お茶の載ったお盆を手に、奥の扉から入ってきたストーンゴーレムを見て、創多さんは明らかに興奮しています。
私と再会した時も、これぐらい興奮してもらえるでしょうか?
石造りの人形に嫉妬するだなんて、私もまだまだですね……。
おや? 老人が出してきたのは、魂の水晶ですか。
懐かしいですね。お母様からもらって私も持っていますが、あれは、どこに仕舞ったかしら?
……それはともかく。老人が持ってきたのは、本物を真似て作った模造品のようですね。機能には問題なさそうですが。
創多さんが触れると、水晶が強く光りました。
光り方が強すぎるような気もしますが、気のせいでしょう。
女神の加護を受けた人間は、魂まで保護される……。でしたっけ?
だから、気楽に加護を与えてはいけないって、ずいぶん昔にお母様から注意されたような気がしますが、これも気のせいでしょう。
私が創多さんに加護を与えたのは、運命だったのです。
ちょっと、シロ。

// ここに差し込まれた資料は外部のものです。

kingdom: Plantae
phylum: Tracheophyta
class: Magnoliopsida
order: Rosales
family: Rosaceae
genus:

どうしてあなたが、大きくうなずいてるのかしら?
創多さんと老人は、楽しそうに会話を続けています。
最初こそ、少し手間取ったようですが、仮初めの石像にもすぐに慣れました。
あらっ? 気のせいかしら?
今、創多さんに感謝されたような気がしたのですが……。
私からも、創多さんに感謝しておきます。
あなたのおかげで私は、退屈な毎日から解放されたのです。
本物の石像使いと認められて、創多さんは老人から、ゴーレムの秘密を知らされました。
……さすが創多さんです。魂を分け与えた存在だと聞いても、すんなり受け入れられたようですね。
このような人を、度量が広いと言うのでしょう。
自分の寿命の話より、新しい粘土を気にするのはどうかと思いますが……。
粘土の話もまとまって、後は帰るだけでしょうか?
そう思っていたら、別の部屋に行っていた三人が帰ってきました。
創多さんに抱きついたエルフの女性……。マーガレットというのですね。
こちらも、すっかり落ち着いたようです。
さっきは興奮していたので気付きませんでしたが、この女性は普通のエルフではないですね?
この魔力量。妖精っぽい気配。うっすらとオレンジがかった髪。
ハイエルフのように思えますが……それだけでは無い? 直接見れば、もっとよくわかるのですが……。
マーガレットを見ていると、何故か、春生まれの妹を思い出しました。
春生まれの妹? そう言えば、どこかの城で伝説の英雄に会った時も、同じようなことを考えましたね。
……まさか⁉
ルビィさんの眼を借りて、マーガレットの手首の辺りを観察します。
……嫌な予感が的中しました。
他の人には見えてないでしょうが、手首に巻き付いている赤い糸が、創多さんの手首へと伸びています。
この女の正体は……。伝説の英雄として紹介された、マルーンですね!
巨人族の女性からハイエルフの女性へと、肉体が完全に変化していますが間違いありません。
魔法を使っている様子もないですし、どうやって完璧な変装をしているのかは謎ですが、細かい話は置いておきましょう。
マーガレットには要注意です。ルビィさんもそのつもりで——
えっ? 創多さんの味方なら問題ない?
強い味方が増えるのは大歓迎?
……そうですか。では、私だけでも頑張りましょう。
ちょっと、シロ。どうしてあなたが、にっこり微笑んでいるのですか?
あなたは私の味方ですよね?
違うとは言わせませんよ!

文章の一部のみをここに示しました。